▶ Assignment: Identify each line in the records below that contains the word "directly", and copy it.

══ Information

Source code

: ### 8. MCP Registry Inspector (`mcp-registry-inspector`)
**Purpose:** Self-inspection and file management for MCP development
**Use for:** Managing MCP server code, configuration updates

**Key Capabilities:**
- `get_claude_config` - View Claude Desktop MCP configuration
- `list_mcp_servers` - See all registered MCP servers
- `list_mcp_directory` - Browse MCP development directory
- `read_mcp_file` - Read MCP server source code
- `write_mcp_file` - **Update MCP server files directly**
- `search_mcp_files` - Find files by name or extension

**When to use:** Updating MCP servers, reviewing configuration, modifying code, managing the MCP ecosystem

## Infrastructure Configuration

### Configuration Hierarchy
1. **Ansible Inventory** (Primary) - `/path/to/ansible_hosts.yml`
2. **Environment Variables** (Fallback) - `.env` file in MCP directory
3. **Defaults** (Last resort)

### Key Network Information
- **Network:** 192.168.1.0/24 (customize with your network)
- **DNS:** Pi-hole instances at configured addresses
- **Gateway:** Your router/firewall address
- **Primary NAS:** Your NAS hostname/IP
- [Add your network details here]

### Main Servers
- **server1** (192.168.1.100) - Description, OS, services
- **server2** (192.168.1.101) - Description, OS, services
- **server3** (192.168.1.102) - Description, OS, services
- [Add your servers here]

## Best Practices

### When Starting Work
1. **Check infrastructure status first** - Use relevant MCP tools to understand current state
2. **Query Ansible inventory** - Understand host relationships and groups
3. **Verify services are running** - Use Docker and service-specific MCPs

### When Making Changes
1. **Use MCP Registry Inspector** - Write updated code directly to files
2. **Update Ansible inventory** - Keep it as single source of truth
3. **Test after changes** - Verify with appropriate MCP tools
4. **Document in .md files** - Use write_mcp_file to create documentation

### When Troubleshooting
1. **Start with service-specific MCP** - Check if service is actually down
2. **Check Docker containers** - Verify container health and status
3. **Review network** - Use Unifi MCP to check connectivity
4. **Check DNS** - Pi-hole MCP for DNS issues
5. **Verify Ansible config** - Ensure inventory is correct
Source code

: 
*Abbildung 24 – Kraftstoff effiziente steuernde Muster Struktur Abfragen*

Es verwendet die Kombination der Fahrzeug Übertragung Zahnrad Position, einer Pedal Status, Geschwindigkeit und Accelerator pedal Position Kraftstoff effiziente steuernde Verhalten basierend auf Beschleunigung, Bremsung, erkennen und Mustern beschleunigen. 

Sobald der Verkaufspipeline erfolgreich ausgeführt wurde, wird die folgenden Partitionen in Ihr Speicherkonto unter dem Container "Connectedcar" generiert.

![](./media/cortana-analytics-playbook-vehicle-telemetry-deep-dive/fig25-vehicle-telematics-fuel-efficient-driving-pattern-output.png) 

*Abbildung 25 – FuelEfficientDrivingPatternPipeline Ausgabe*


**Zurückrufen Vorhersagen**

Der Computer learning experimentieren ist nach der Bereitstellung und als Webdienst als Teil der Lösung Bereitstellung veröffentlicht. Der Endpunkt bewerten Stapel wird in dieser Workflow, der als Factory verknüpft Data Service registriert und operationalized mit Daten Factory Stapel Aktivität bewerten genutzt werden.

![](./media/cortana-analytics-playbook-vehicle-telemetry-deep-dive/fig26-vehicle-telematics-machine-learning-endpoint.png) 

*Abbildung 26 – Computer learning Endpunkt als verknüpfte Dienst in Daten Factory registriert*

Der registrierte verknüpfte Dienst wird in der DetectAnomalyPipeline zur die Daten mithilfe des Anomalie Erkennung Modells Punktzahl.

════

▶ Reply to the exercise:
- `write_mcp_file` - **Update MCP server files directly**
1. **Use MCP Registry Inspector** - Write updated code directly to files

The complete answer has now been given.